> Problem details
Exactly the lines from the one containing "FRUTTIE(フルッティー)" to the last line of the records, inclusive, are to be transcribed; include no others.

┌─ Input

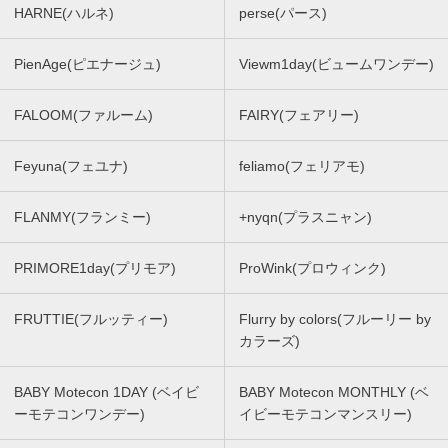
HARNE(ハルネ)
perse(パース)
PienAge(ピエナージュ)
Viewm1day(ビュームワンデー)
FALOOM(ファルーム)
FAIRY(フェアリー)
Feyuna(フェユナ)
feliamo(フェリアモ)
FLANMY(フランミー)
+nyqn(プラスニャン)
PRIMORE1day(プリモア)
ProWink(プロウィンク)
FRUTTIE(フルッティー)
Flurry by colors(フルーリー by
カラーズ)
BABY Motecon 1DAY (ベイビ
BABY Motecon MONTHLY (ベ
ーモテコンワンデー)
イビーモテコンマンスリー)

└─

> Exercise answer
FRUTTIE(フルッティー)
Flurry by colors(フルーリー by
カラーズ)
BABY Motecon 1DAY (ベイビ
BABY Motecon MONTHLY (ベ
ーモテコンワンデー)
イビーモテコンマンスリー)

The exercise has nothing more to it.